Claudio Domenicali

MotoGP, Claudio Domenicali: “Ducati resta italiana al 99,9%”

Claudio Domenicali sottolinea l'italianità della Ducati nonostante l'acquisizione da parte di Audi. E su Petrucci: "Nessuna fretta di rinnovare".

4 maggio 2019 - 11:57

Nel box Ducati a Jerez non poteva mancare l’A.D. Claudio Domenicali, in un weekend dove Danilo Petrucci e Andrea Dovizioso possono recitare un ruolo da protagonisti. La casa di Borgo Panigale arriva in territorio andaluso con la doppia leadership in MotoGP e SBK, motivo di orgoglio per il lavoro di un team che mantiene il DNA italiano. “Per la prima volta dopo tre gare siamo in testa in entrambi i campionati. Il 99,9% delle persone che hanno contribuito a questo risultato è italiano – ha detto Domenicali a Sky Sport – è un motivo di orgoglio per l’Italia. Sono persone che vengono fuori dalle nostre università, dai nostri corsi tecnici, abbiamo piloti italiani. Credo sia di buon auspicio per il nostro Paese, che ha bisogno di belle storie“.

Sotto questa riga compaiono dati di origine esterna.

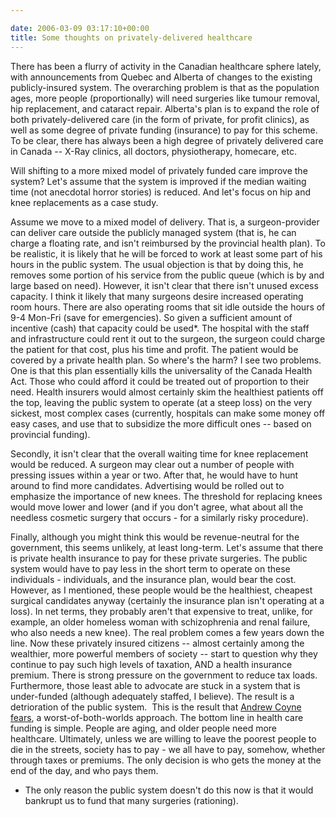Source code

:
 ```yaml
---

date: 2006-03-09 03:17:10+00:00
title: Some thoughts on privately-delivered healthcare
---
```


There has been a flurry of activity in the Canadian healthcare sphere lately, with announcements from Quebec and Alberta of changes to the existing publicly-insured system.  The overarching problem is that as the population ages, more people (proportionally) will need surgeries like tumour removal, hip replacement, and cataract repair.  Alberta's plan is to expand the role of both privately-delivered care (in the form of private, for profit clinics), as well as some degree of private funding (insurance) to pay for this scheme.  To be clear, there has always been a high degree of privately delivered care in Canada -- X-Ray clinics, all doctors, physiotherapy, homecare, etc.

Will shifting to a more mixed model of privately funded care improve the system?  Let's assume that the system is improved if the median waiting time (not anecdotal horror stories) is reduced. And let's focus on hip and knee replacements as a case study.

Assume we move to a mixed model of delivery. That is, a surgeon-provider can deliver care outside the publicly managed system (that is, he can charge a floating rate, and isn't reimbursed by the provincial health plan). To be realistic, it is likely that he will be forced to work at least some part of his hours in the public system. The usual objection is that by doing this, he removes some portion of his service from the public queue (which is by and large based on need). However, it isn't clear that there isn't unused excess capacity. I think it likely that many surgeons desire increased operating room hours. There are also operating rooms that sit idle outside the hours of 9-4 Mon-Fri (save for emergencies). So given a sufficient amount of incentive (cash) that capacity could be used*. The hospital with the staff and infrastructure could rent it out to the surgeon, the surgeon could charge the patient for that cost, plus his time and profit. The patient would be covered by a private health plan.
So where's the harm?  I see two problems. One is that this plan essentially kills the universality of the Canada Health Act.  Those who could afford it could be treated out of proportion to their need. Health insurers would almost certainly skim the healthiest patients off the top, leaving the public system to operate (at a steep loss) on the very sickest, most complex cases (currently, hospitals can make some money off easy cases, and use that to subsidize the more difficult ones -- based on provincial funding).

Secondly, it isn't clear that the overall waiting time for knee replacement would be reduced. A surgeon may clear out a number of people with pressing issues within a year or two.  After that, he would have to hunt around to find more candidates. Advertising would be rolled out to emphasize the importance of new knees. The threshold for replacing knees would move lower and lower (and if you don't agree, what about all the needless cosmetic surgery that occurs - for a similarly risky procedure).

Finally, although you might think this would be revenue-neutral for the government, this seems unlikely, at least long-term. Let's assume that there is private health insurance to pay for these private surgeries. The public system would have to pay less in the short term to operate on these individuals - individuals, and the insurance plan, would bear the cost. However, as I mentioned, these people would be the healthiest, cheapest surgical candidates anyway (certainly the insurance plan isn't operating at a loss). In net terms, they probably aren't that expensive to treat, unlike, for example, an older homeless woman with schizophrenia and renal failure, who also needs a new knee). The real problem comes a few years down the line. Now these privately insured citizens -- almost certainly among the wealthier, more powerful members of society -- start to question why they continue to pay such high levels of taxation, AND a health insurance premium.  There is strong pressure on the government to reduce tax loads.  Furthermore, those least able to advocate are stuck in a system that is under-funded (although adequately staffed, I believe).  The result is a detrioration of the public system.  This is the result that [Andrew Coyne fears](http://andrewcoyne.com/2006/03/path-of-least-resistance.php), a worst-of-both-worlds approach.
The bottom line in health care funding is simple. People are aging, and older people need more healthcare. Ultimately, unless we are willing to leave the poorest people to die in the streets, society has to pay - we all have to pay, somehow, whether through taxes or premiums. The only decision is who gets the money at the end of the day, and who pays them.

* The only reason the public system doesn't do this now is that it would bankrupt us to fund that many surgeries (rationing).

Se Dovizioso rappresenta la punta di diamante, Petrux non ha ancora concretizzato il suo potenziale. Ha chiuso il venerdì di libere e aperto il sabato di Jerez al comando, infrangendo il record del circuito. Ma servono podi e punti importanti per rinnovare la fiducia della Ducati. “Non è un momento delicato, ha un contratto di un anno, non abbiamo fretta – ha sottolineato Claudio Domenicali -. Sta facendo un ottimo lavoro, con serenità, ha una preparazione specifica e diversa da quella che faceva nel passato. Qui è in testa alla classifica, sembra che stia facendo bene“.

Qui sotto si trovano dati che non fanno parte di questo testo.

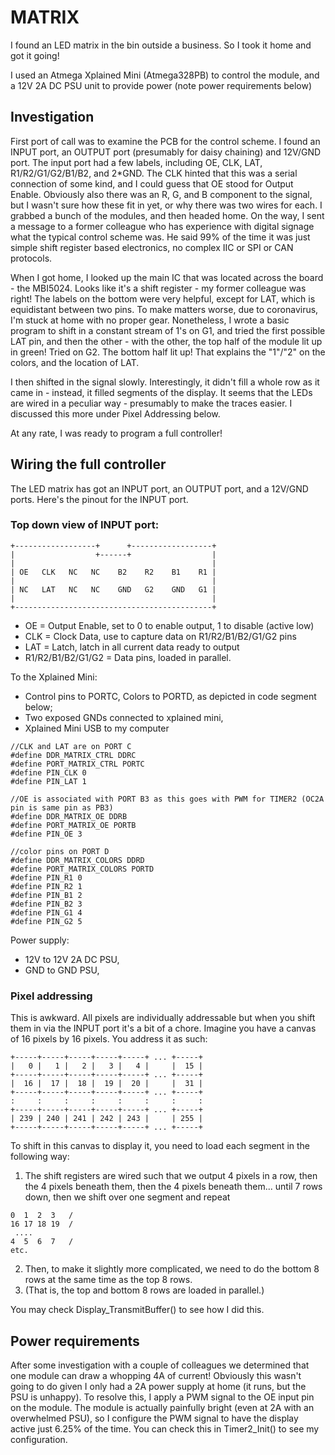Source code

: # MATRIX

I found an LED matrix in the bin outside a business. So I took it home and got it going!

I used an Atmega Xplained Mini (Atmega328PB) to control the module, and a 12V 2A DC PSU unit to provide power (note power requirements below)

## Investigation

First port of call was to examine the PCB for the control scheme. I found an INPUT port, an OUTPUT port (presumably for daisy chaining) and 12V/GND port.
The input port had a few labels, including OE, CLK, LAT, R1/R2/G1/G2/B1/B2, and 2*GND.
The CLK hinted that this was a serial connection of some kind, and I could guess that OE stood for Output Enable. 
Obviously also there was an R, G, and B component to the signal, but I wasn't sure how these fit in yet, or why there was two wires for each.
I grabbed a bunch of the modules, and then headed home. On the way, I sent a message to a former colleague who has experience with digital signage what the typical control scheme was. 
He said 99% of the time it was just simple shift register based electronics, no complex IIC or SPI or CAN protocols.

When I got home, I looked up the main IC that was located across the board - the MBI5024. Looks like it's a shift register - my former colleague was right!
The labels on the bottom were very helpful, except for LAT, which is equidistant between two pins. To make matters worse, due to coronavirus, I'm stuck at home with no proper gear.
Nonetheless, I wrote a basic program to shift in a constant stream of 1's on G1, and tried the first possible LAT pin, and then the other - with the other, the top half of the module lit up in green!
Tried on G2. The bottom half lit up!
That explains the "1"/"2" on the colors, and the location of LAT.

I then shifted in the signal slowly. Interestingly, it didn't fill a whole row as it came in - instead, it filled segments of the display. It seems that the LEDs are wired in a peculiar way - presumably to make
the traces easier. I discussed this more under Pixel Addressing below.

At any rate, I was ready to program a full controller! 

## Wiring the full controller

The LED matrix has got an INPUT port, an OUTPUT port, and a 12V/GND ports.
Here's the pinout for the INPUT port.

### Top down view of INPUT port:
```
+------------------+      +------------------+
|                  +------+                  |
|                                            |
| OE   CLK   NC   NC    B2    R2    B1    R1 |
|                                            |
| NC   LAT   NC   NC    GND   G2    GND   G1 |
|                                            |
+--------------------------------------------+
```

* OE = Output Enable, set to 0 to enable output, 1 to disable (active low)
* CLK = Clock Data, use to capture data on R1/R2/B1/B2/G1/G2 pins
* LAT = Latch, latch in all current data ready to output
* R1/R2/B1/B2/G1/G2 = Data pins, loaded in parallel.

To the Xplained Mini:

* Control pins to PORTC, Colors to PORTD, as depicted in code segment below;
* Two exposed GNDs connected to xplained mini,
* Xplained Mini USB to my computer

```
//CLK and LAT are on PORT C
#define DDR_MATRIX_CTRL DDRC
#define PORT_MATRIX_CTRL PORTC
#define PIN_CLK 0
#define PIN_LAT	1

//OE is associated with PORT B3 as this goes with PWM for TIMER2 (OC2A pin is same pin as PB3)
#define DDR_MATRIX_OE DDRB
#define PORT_MATRIX_OE PORTB
#define PIN_OE 3

//color pins on PORT D
#define DDR_MATRIX_COLORS DDRD
#define PORT_MATRIX_COLORS PORTD
#define PIN_R1 0
#define PIN_R2 1
#define PIN_B1 2
#define PIN_B2 3
#define PIN_G1 4
#define PIN_G2 5

```

Power supply:
* 12V to 12V 2A DC PSU,
* GND to GND PSU,

### Pixel addressing

This is awkward. All pixels are individually addressable but when you shift them in via the INPUT port it's a bit of a chore.
Imagine you have a canvas of 16 pixels by 16 pixels.
You address it as such:
```
+-----+-----+-----+-----+-----+ ... +-----+ 
|   0 |   1 |   2 |   3 |   4 |     |  15 |
+-----+-----+-----+-----+-----+ ... +-----+ 
|  16 |  17 |  18 |  19 |  20 |     |  31 |
+-----+-----+-----+-----+-----+ ... +-----+ 
:     :     :     :     :     :     :     :
+-----+-----+-----+-----+-----+ ... +-----+ 
| 239 | 240 | 241 | 242 | 243 |     | 255 |
+-----+-----+-----+-----+-----+ ... +-----+ 
```
To shift in this canvas to display it, you need to load each segment in the following way:
1. The shift registers are wired such that we output 4 pixels in a row, then the 4 pixels beneath them, then the 4 pixels beneath them... until 7 rows down, then we shift over one segment and repeat
```
0  1  2  3   /
16 17 18 19  /
 ....
4  5  6  7   /
etc.
```
2. Then, to make it slightly more complicated, we need to do the bottom 8 rows at the same time as the top 8 rows.
3. (That is, the top and bottom 8 rows are loaded in parallel.)

You may check Display_TransmitBuffer() to see how I did this.

## Power requirements
After some investigation with a couple of colleagues we determined that one module can draw a whopping 4A of current!
Obviously this wasn't going to do given I only had a 2A power supply at home (it runs, but the PSU is unhappy).
To resolve this, I apply a PWM signal to the OE input pin on the module. 
The module is actually painfully bright (even at 2A with an overwhelmed PSU), so I configure the PWM signal to have the display active just 6.25% of the time.
You can check this in Timer2_Init() to see my configuration.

Il primato Ducati viene spesso additato come frutto dell’ingegno tedesco, ma il boss dell’azienda corregge il luogo comune. “Di tedesco in Ducati c’è una cosa importante, la proprietà. Hanno riconosciuto in questo marchio un valore mondiale e hanno acquisito l’azienda nel 2012. Come fa spesso, il Gruppo Volkswagen mantiene le caratteristiche del marchio. L’hanno fatto in Bentley per esempio e lo stanno facendo in Ducati. Il 99,9% delle persone è italiano. In tutta l’azienda – ha concluso Domenicali – abbiamo un solo tedesco, il direttore finanziario, che controlla i conti”.